Infatti, accanto a me, a pochi metri, 9 stambecchi mi osservano rilassati mentre prendono il sole.
In punta di piedi, cercando di disturbare il meno possibile, guardo questi animali straordinari, tanto grandi, quanto agili,
abituati a vivere in condizioni climatiche estreme.
A loro manca solo la parola, per poter comunicare.

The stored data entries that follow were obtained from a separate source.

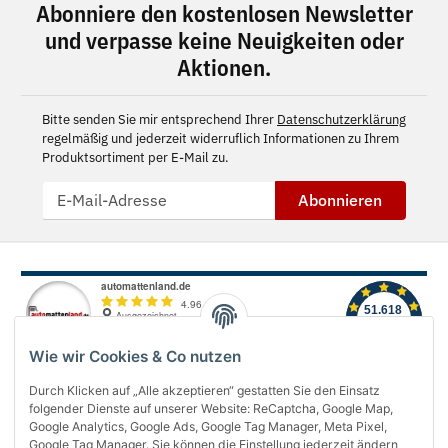
Abonniere den kostenlosen Newsletter
und verpasse keine Neuigkeiten oder
Aktionen.
Bitte senden Sie mir entsprechend Ihrer
Datenschutzerklärung
regelmäßig und jederzeit widerruflich Informationen zu Ihrem
Produktsortiment per E-Mail zu.
Abonnieren
Wie wir Cookies & Co nutzen
Durch Klicken auf „Alle akzeptieren“ gestatten Sie den Einsatz
folgender Dienste auf unserer Website: ReCaptcha, Google Map,
Über uns
Google Analytics, Google Ads, Google Tag Manager, Meta Pixel,
Google Tag Manager. Sie können die Einstellung jederzeit ändern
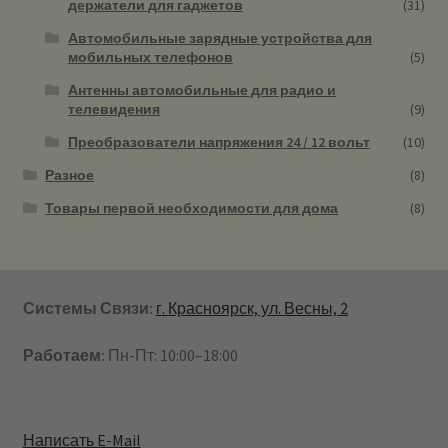
держатели для гаджетов
(31)
Автомобильные зарядные устройства для
мобильных телефонов
(5)
Антенны автомобильные для радио и
телевидения
(9)
Преобразователи напряжения 24 / 12 вольт
(10)
Разное
(8)
Товары первой необходимости для дома
(8)
Системы Связи:
г. Красноярск, ул. Весны, 2
Работаем:
Пн-Пт: 10:00–18:00
Написать E-Mail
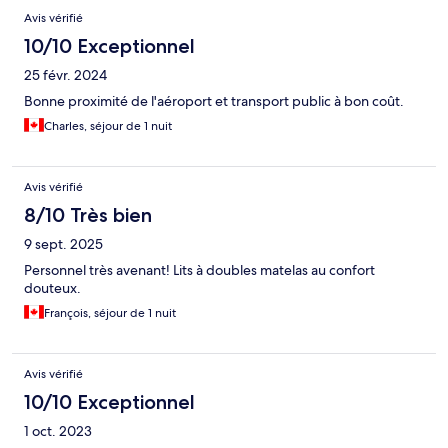
Avis vérifié
10/10 Exceptionnel
25 févr. 2024
Bonne proximité de l'aéroport et transport public à bon coût.
Charles, séjour de 1 nuit
Avis vérifié
8/10 Très bien
9 sept. 2025
Personnel très avenant! Lits à doubles matelas au confort
douteux.
François, séjour de 1 nuit
Avis vérifié
10/10 Exceptionnel
1 oct. 2023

Chissà quante storie, quante avventure, quante situazioni, avrebbero da raccontare e io, in rigoroso silenzio,
potrei solo imparare.
Ma qual’è la ragione che dopo una settimana di intenso lavoro in azienda, nell’unico giorno libero a mia disposizione,
mi porta ad alzarmi alle 5 della mattina, prendere la macchina, raggiungere La Joux, camminare per ore, e superare
quasi 1.300 m. di dislivello?
La risposta è semplice: sono momenti come questi, dove ci si ritrova a “tu per tu” in un luogo magico di alta montagna,
che danno un senso alla mia vita.
Dove della mondanità e del consumismo più sfrenato, intriso in una società pressoché fallita, non c’è fortunatamente
alcuna traccia.
E sarei pronto a rifare tutto per altre mille volte e poi ancora.
Perché è qui che riscopro il vero valore delle cose e dell’ambiente che mi circonda: maestoso, grande in ogni dettaglio,
sempre pronto ad accogliermi.
Vi lascio qui sotto qualche scatto.
Il mio consiglio, se avete ancora un pò di tempo a disposizione, quando da Passo Alto rientrate verso il Rifugio Deffeyes,
con una breve deviazione, si può raggiungere la Cappella di San Grato e di Santa Margherita, ubicata su un piccolo
promontorio tra il Lago del Rutor o di Santa Margherita e il Lac des Seracs.
Questa minuscola chiesetta è stata costruita 3 secoli fa, per proteggere La Thuile dalla forza dirompente delle valanghe,
dopo che una enorme slavina travolse l’intero villaggio.
Il percorso di rientro verso La Joux, avviene sullo stesso tracciato che si è affrontato all’andata.
In totale si cammina per oltre 9 ore, ma lo spettacolo dura dall’inizio alla fine, e vale la pena viverlo a pieno.
A fine giornata resterà dentro di voi per lungo tempo un ricordo indelebile.
Questo ricordo è denominato: Alta Via n° 2 – tratta La Joux – Passo Alto.
Relazione e fotografie di: Michele Giordano
Note: escursione di trekking lunga e (un pò) faticosa, che si snoda in un ambiente di alta montagna, sempre vario,
sempre ricco di panorami, cascate, laghi, ghiacciai, fiori, stambecchi, marmotte…
Il tracciato è perfettamente segnalato dall’inizio alla fine.
Da evitare in caso di nebbia o scarsa visibilità, in particolare nella tratta Rifugio Deffeyes – Passo Alto, dove potreste
avere difficoltà di orientamento.
Giro particolarmente appagante, forse uno dei più attraenti e seducenti della zona.
Non resterete mai delusi, anzi….. vi stregherà.